The problem for Yahoo, as far as I can tell, is that piecemeal things like this are simply not comprehensive enough for anyone to really take them seriously. Yahoo already has a lot of great elements that it could leverage into a social media strategy, and the fact that they aren’t even at the table (as far as anyone can tell) indicates simply that Yahoo is either a) hedging their bets far more than they should, or b) too siloed an organization to pull its own pieces together effectively. Either way, they won’t likely achieve a whole lot until they solve one problem or the other.
In other words, Flickr is smaller than Facebook and MySpace, but nevertheless it is still one of the best-of-breed social networks on the web, and until Yahoo can demonstrate that it can (and will) marshal its own properties, their social network strategy is likely to be a disappointment.
Worth your attention: DataPortability.org – Share and remix data using open standards. Scoble has been publicly testing the portability of Facebook data (relevant posts: Facebook disabled my account, Unintended advantages, and What I was using…) in the past day and (of course) found the results to be less than ideal. I have a feeling that data portability is going to be one of the important issues of 2008. Finally.

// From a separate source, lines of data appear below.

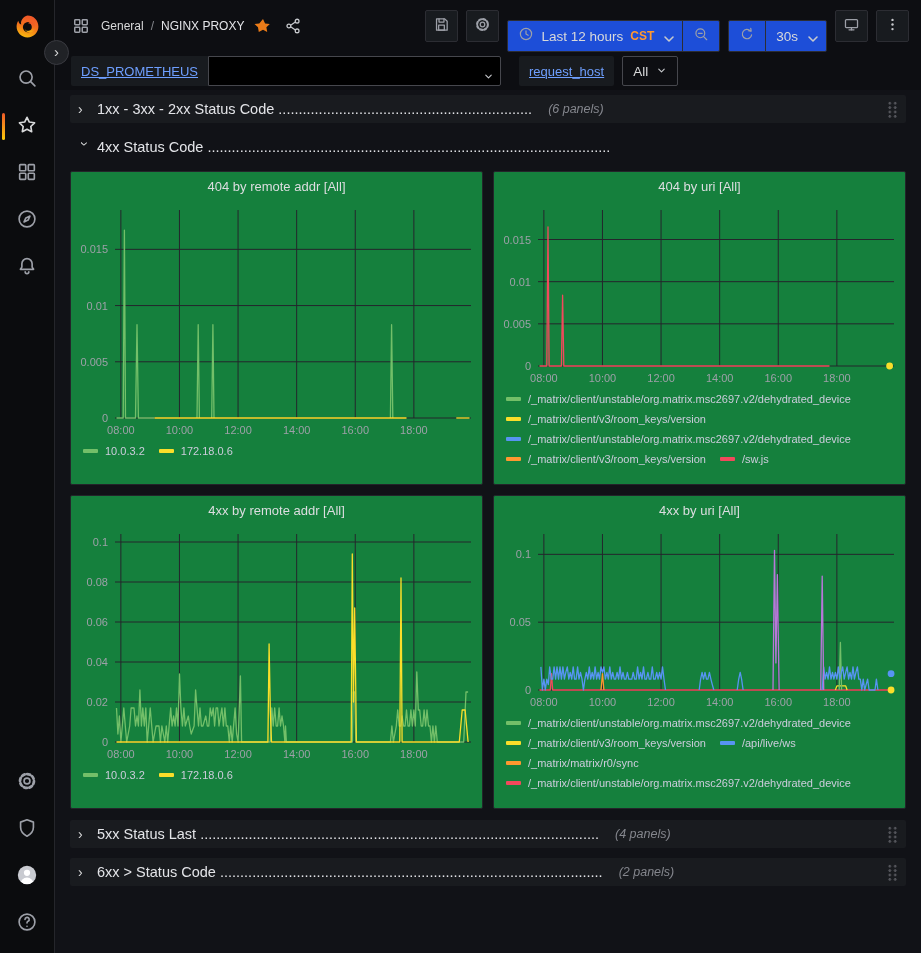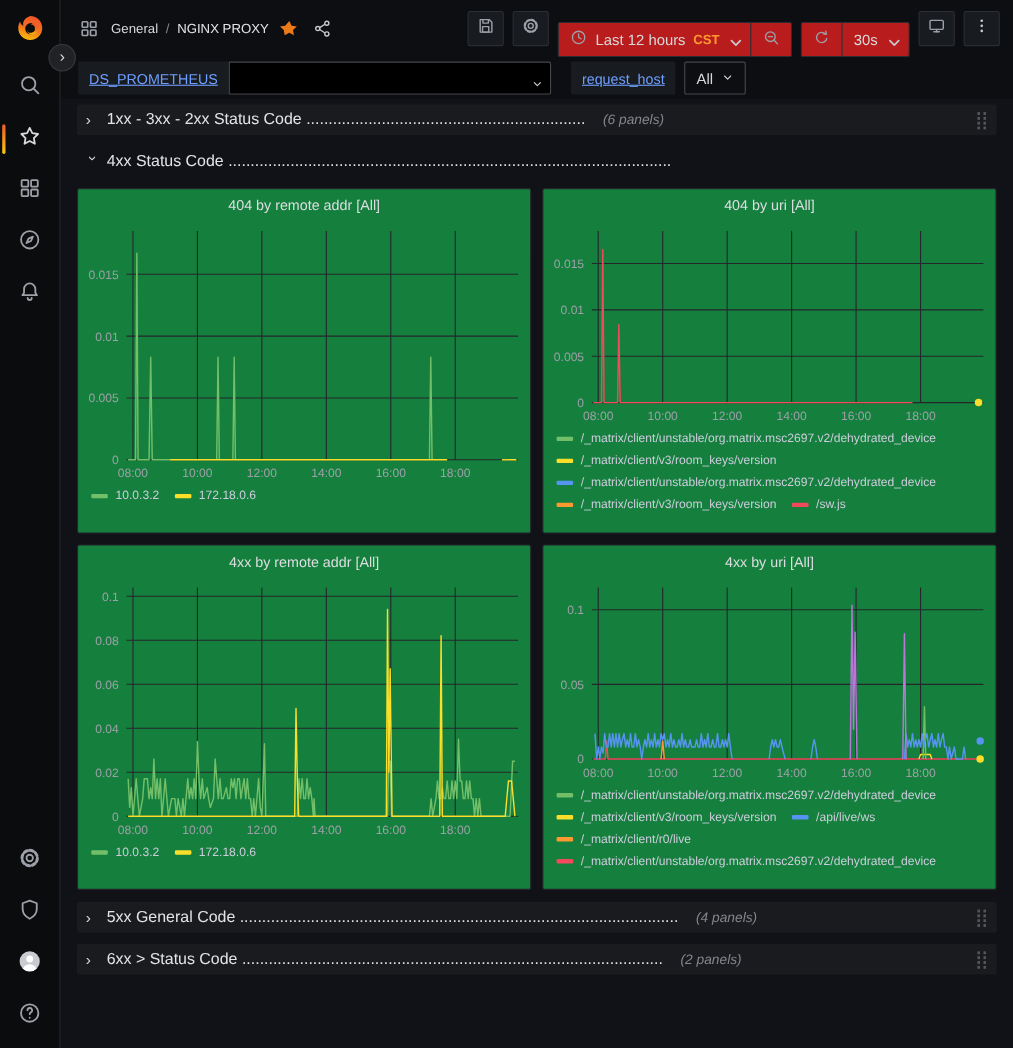--- a/index.html
+++ b/index.html
@@ -31,21 +31,21 @@
   .crumb-section { color:#d8d9da; cursor:pointer; }
   .crumb-sep { color:#85878d; margin:0 7px; }
   .crumb-title { color:#e3e4e8; cursor:pointer; }
   .title-star { width:18px; height:18px; margin-left:10px; cursor:pointer; }
   .title-share { width:18px; height:18px; margin-left:12px; cursor:pointer; }
 
   .tb-right { margin-left:auto; display:flex; align-items:center; gap:8px; }
   .tb-btn { height:32px; min-width:32px; background:#181b1f; border:1px solid #2c2d33; border-radius:2px;
     display:flex; align-items:center; justify-content:center; padding:0 7px; cursor:pointer; color:#d0d2d6; }
   .tb-btn svg { width:17px; height:17px; }
-  .tb-group { display:flex; align-items:stretch; height:32px; background:#b91c1c; border:1px solid #2c2d33; border-radius:2px;margin-top:20px; }
+  .tb-group { display:flex; align-items:stretch; height:32px; background:#1d4ed8; border:1px solid #2c2d33; border-radius:2px;margin-top:20px; }
   .tb-seg { display:flex; align-items:center; gap:7px; padding:0 10px; cursor:pointer; }
   .tb-seg + .tb-seg { border-left:1px solid #2c2d33; }
   .tb-seg svg { width:16px; height:16px; }
   .time-label { font-size:13.5px; color:#d8d9da; }
   .tz { font-size:12px; font-weight:700; color:#ff9830; }
   .chev { width:11px; height:11px; }
   .refresh-val { font-size:13.5px; color:#d8d9da; }
 
   .submenu { height:38px; background:#0d0e12; display:flex; align-items:center; gap:0; padding:0 16px; }
   .var-label { height:30px; display:flex; align-items:center; padding:0 10px; background:#181b1f;
@@ -471,33 +471,33 @@
               <span class="legend-item">
                 <span class="swatch" style="background: rgb(250, 222, 42);"></span>
                 <span>/_matrix/client/v3/room_keys/version</span>
               </span>
               <span class="legend-item">
                 <span class="swatch" style="background: rgb(87, 148, 242);"></span>
                 <span>/api/live/ws</span>
               </span>
               <span class="legend-item">
                 <span class="swatch" style="background: rgb(255, 152, 48);"></span>
-                <span>/_matrix/client/r0/live</span>
+                <span>/_matrix/matrix/r0/sync</span>
               </span>
               <span class="legend-item">
                 <span class="swatch" style="background: rgb(242, 73, 92);"></span>
                 <span>/_matrix/client/unstable/org.matrix.msc2697.v2/dehydrated_device</span>
               </span>
             </div>
           </div>
         </div>
       <div id="rows-bottom">
           <div class="row-header collapsed">
             <span class="row-chev">›</span>
-            <span class="row-title">5xx General Code ...................................................................................................</span>
+            <span class="row-title">5xx Status Last ...................................................................................................</span>
             <span class="row-count">(4 panels)</span>
             <span class="row-grip"></span>
           </div>
           <div class="row-header collapsed">
             <span class="row-chev">›</span>
             <span class="row-title">6xx &gt; Status Code ...............................................................................................</span>
             <span class="row-count">(2 panels)</span>
             <span class="row-grip"></span>
           </div>
         </div>

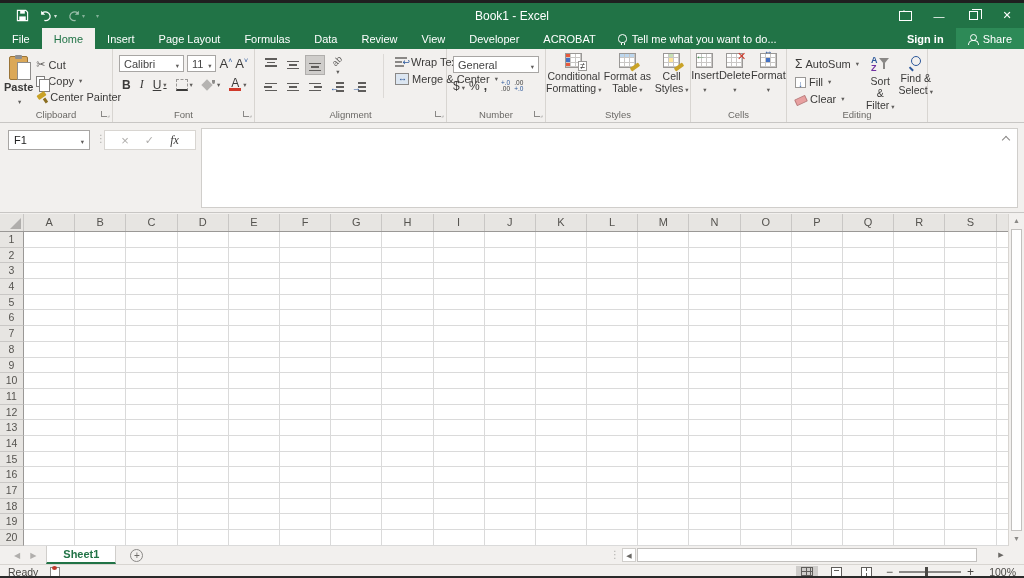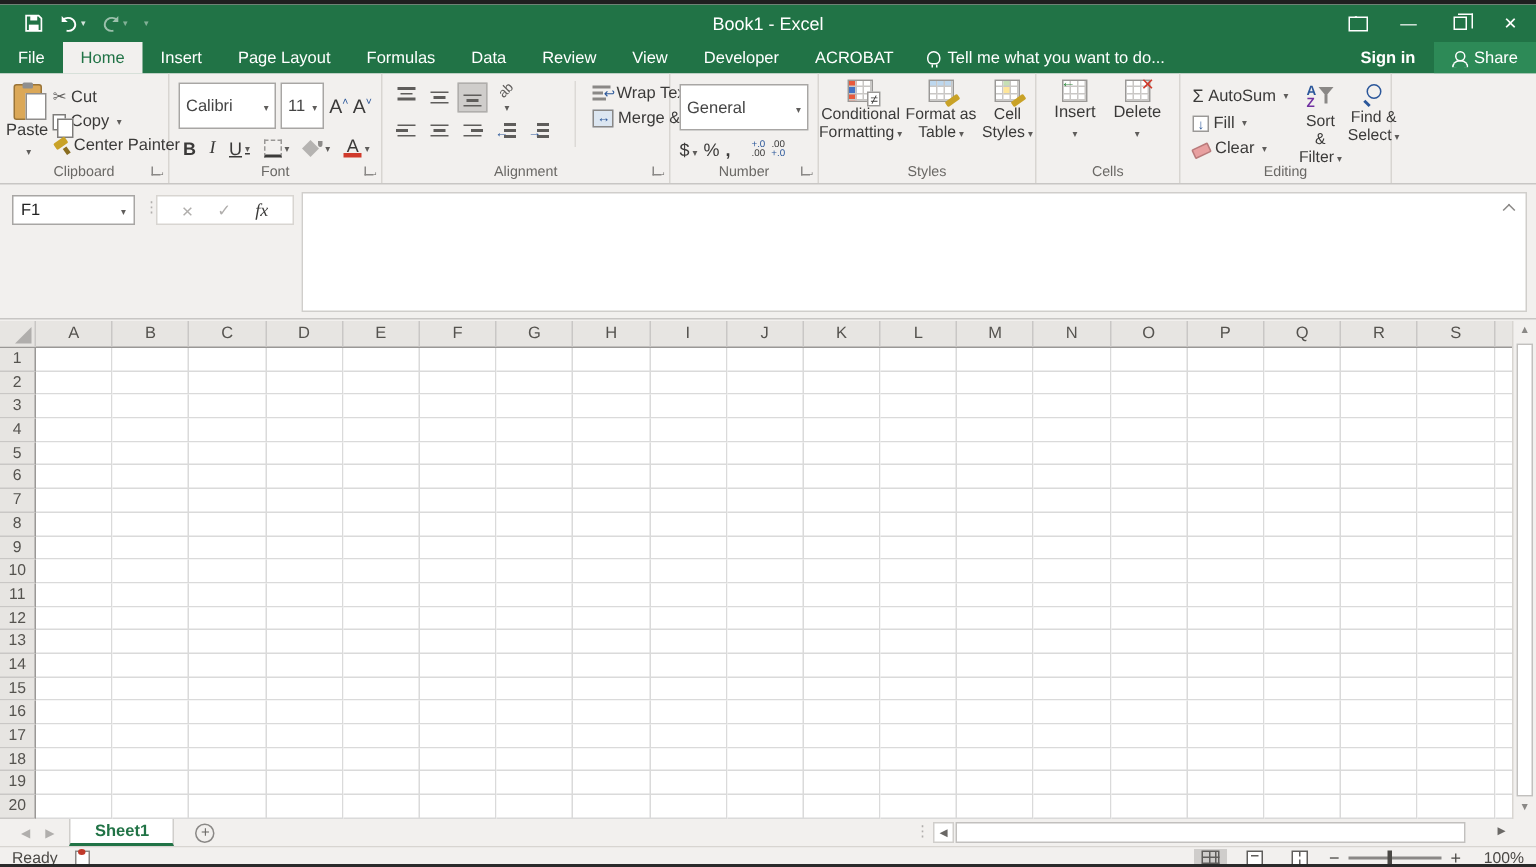--- a/index.html
+++ b/index.html
@@ -41,36 +41,36 @@
   .g-label { position:absolute; bottom:2px; left:0; right:0; text-align:center; font-size:9.5px; color:#6a6865; }
   .launcher { position:absolute; bottom:3px; right:3px; width:8px; height:8px; }
   .launcher::before { content:""; position:absolute; left:0; top:0; width:5px; height:5px; border-left:1px solid #8a8886; border-bottom:1px solid #8a8886; }
   .launcher::after { content:"⌄"; position:absolute; right:-1px; bottom:0px; font-size:6px; color:#8a8886; transform:rotate(-45deg); }
   .cabtn { display:flex; align-items:center; gap:3px; padding:1px 3px; cursor:default; }
   .ca::after { content:"▾"; font-size:6.5px; color:#5f5d5b; margin-left:2px; }
   .lbl { font-size:11px; color:#3b3a39; white-space:nowrap; }
 
   
   .g-clip { width:113px; display:flex; }
-  .paste { width:38px; margin-left:4px; display:flex; flex-direction:column; align-items:center; gap:1px; padding-top:2px; }
+  .paste { width:38px; margin-left:4px; display:flex; flex-direction:column; align-items:center; gap:1px; padding-top:2px;font-weight:bold; }
   .paste-icon { width:19px; height:24px; background:#dba858; border:1px solid #9a7437; border-radius:2px; position:relative; }
   .paste-icon::before { content:""; position:absolute; top:-2px; left:5px; width:7px; height:4px; background:#8f8f8f; border-radius:1px; }
   .paste-icon::after { content:""; position:absolute; right:-4px; top:5px; width:12px; height:16px; background:#fff; border:1px solid #8f8d8b; }
   .clipcol { display:flex; flex-direction:column; gap:2px; padding-top:3px; }
   .scissors::before { content:"✂"; font-size:11px; color:#5f5d5b; }
   .copy-icon { width:9px; height:11px; border:1px solid #7f7d7b; background:#fff; position:relative; }
   .copy-icon::before { content:""; position:absolute; top:2px; left:2px; width:9px; height:11px; border:1px solid #7f7d7b; background:#fff; }
   .painter-icon { width:11px; height:11px; position:relative; }
   .painter-icon::before { content:""; position:absolute; top:1px; left:1px; width:9px; height:5px; background:#c9a227; transform:rotate(-35deg); border-radius:1px; }
   .painter-icon::after { content:""; position:absolute; bottom:0; right:0; width:3px; height:5px; background:#8a6d1f; transform:rotate(-35deg); }
 
   
   .g-font { width:142px; }
   .fontrow { display:flex; align-items:center; gap:3px; padding:1px 6px; }
-  .combo { background:#fff; border:1px solid #a8a6a4; height:31px; display:flex; align-items:center; padding:0 4px; justify-content:space-between; }
+  .combo { background:#fff; border:1px solid #a8a6a4; height:17px; display:flex; align-items:center; padding:0 4px; justify-content:space-between; }
   .combo .ca::after { margin-left:4px; }
   .grow-letter { font-size:13px; color:#3b3a39; position:relative; }
   .grow-letter sup { font-size:7px; color:#2b579a; }
   .fbtn { font-size:12px; color:#3b3a39; padding:0 3px; display:flex; align-items:center; }
   .b-bold { font-weight:bold; }
   .b-italic { font-style:italic; font-family:"Liberation Serif",serif; }
   .b-under { text-decoration:underline; }
   .border-icon { width:12px; height:12px; border:1px dashed #9a9896; border-bottom:2px solid #3b3a39; }
   .fill-icon { width:13px; height:12px; position:relative; }
   .fill-icon::before { content:""; position:absolute; top:2px; left:1px; width:8px; height:8px; background:#b5b3b1; transform:rotate(45deg); }
@@ -512,20 +512,35 @@
             <span></span>
             <span></span>
             <span></span>
             <span></span>
             <span></span>
             <span></span>
           </span>
         <span class="lbl">Delete</span>
         <span class="ca"></span>
       </div>
+      <div class="cellbtn">
+        <span class="mini-grid fmt-top">
+            <span></span>
+            <span></span>
+            <span></span>
+            <span></span>
+            <span></span>
+            <span></span>
+            <span></span>
+            <span></span>
+            <span></span>
+          </span>
+        <span class="lbl">Format</span>
+        <span class="ca"></span>
+      </div>
       <div class="g-label">Cells</div>
     </div>
 
     <div class="group g-edit">
       <div class="editcol">
         <div class="cabtn ca">
             <span class="sum"></span>
             <span class="lbl">AutoSum</span>
           </div>
         <div class="cabtn ca">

Ben Brown has written a good post about his defection from Facebook: If all your friends jumped off of a bridge… More importantly, in the post he describes a different kind of social network, and makes a good case for building an internet based on different kinds of principles than Facebook or any other MegaMart-style site is founded upon.
There’s an interesting article in the NYTimes today about the concept of “friends” and social networks: Friending, Ancient or Otherwise. The suggestion in the article is that one of the reasons humans respond so well to online social networks is that they tap into ancient communication and community-forming patterns. I have been writing the same thing about older-style online community for years now (which reminds me, I should collect some of that writing and post it here).